Many of our Courts of Appeals in this state, pursuant to the adoption of a rule governing those courts, require that appealed cases shall be tried upon a transcript of the evidence in the trial court, supplemented by such additional oral evidence as the parties may present. No doubt, if counsel and court can agree, this practice is commendable, since it conserves the time of the court, and the interests of the litigants as well, by making the cost of the trial less expensive. However, in the plenary grant found in the constitutional provisions heretofore referred to, the parties in the trial of chancery cases have a right to have their case heard before the court de novo and to submit their evidence under the same legal rules applicable in the trial courts.
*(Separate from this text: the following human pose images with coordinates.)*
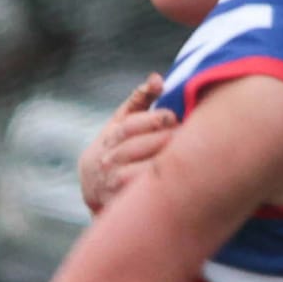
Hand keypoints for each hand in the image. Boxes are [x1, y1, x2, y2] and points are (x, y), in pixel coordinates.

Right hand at [79, 75, 174, 213]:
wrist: (94, 188)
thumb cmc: (116, 147)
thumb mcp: (121, 123)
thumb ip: (139, 100)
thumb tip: (158, 78)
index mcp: (110, 137)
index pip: (128, 126)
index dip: (152, 120)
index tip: (173, 117)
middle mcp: (108, 159)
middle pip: (136, 147)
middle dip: (163, 140)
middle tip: (188, 135)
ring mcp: (114, 182)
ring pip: (139, 171)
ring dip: (164, 162)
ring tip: (187, 155)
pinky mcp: (122, 203)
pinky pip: (143, 194)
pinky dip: (160, 186)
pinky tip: (180, 179)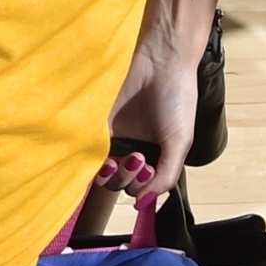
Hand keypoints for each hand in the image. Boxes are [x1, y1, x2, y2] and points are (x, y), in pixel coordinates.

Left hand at [108, 1, 205, 196]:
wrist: (161, 61)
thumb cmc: (176, 100)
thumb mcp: (179, 143)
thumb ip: (167, 175)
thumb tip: (143, 203)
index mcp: (153, 158)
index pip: (138, 186)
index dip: (140, 186)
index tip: (148, 169)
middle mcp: (131, 148)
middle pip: (117, 180)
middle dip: (125, 178)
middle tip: (137, 159)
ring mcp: (112, 132)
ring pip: (99, 165)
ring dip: (109, 170)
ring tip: (122, 157)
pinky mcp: (96, 115)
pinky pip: (86, 139)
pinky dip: (90, 150)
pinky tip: (101, 148)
Toledo Ohio Central Ry. Co. v. Village of Hartford, 101 Ohio St. 520, 130 N.E. 942; Kiriakis v. Fountas, 109 Ohio St. 553, 143 N.E. 129. There are many reasons why an appellant might desire his case presented and heard de novo. He may want to procure additional testimony, as was done in this case, by the filing of depositions in the appellate court. He may desire to file amended pleadings or to make new parties in the appealed suit or to have a witness testify in the presence of the appellate court, neither of which could be done in the submission of his case on error, where the parties are confined to the record made in the trial court, which can neither be amended nor supplemented.
Voluminous authorities have been cited in the briefs of counsel in the error case, No. 22099, concerning the trust company's right of equitable subrogation to the two mortgage liens which it paid and satisfied. We do not decide that question at this time; but we will remand case No. 22098 to the Court of Appeals, with instructions to hear the cause on appeal, to hear the issue there presented, and to determine especially the question of subrogation, which seems to be the chief question arising in the case. And, since we remand that cause to the appellate court for hearing, it is the opinion of this court that the error case, No. 22099, should have been dismissed by the Court of Appeals.
Judgment reversed and cause remanded in Case No. 22098. Cause dismissed in Case No. 22099.
MARSHALL, C.J., KINKADE, ROBINSON, MATTHIAS, DAY and ALLEN, JJ., concur.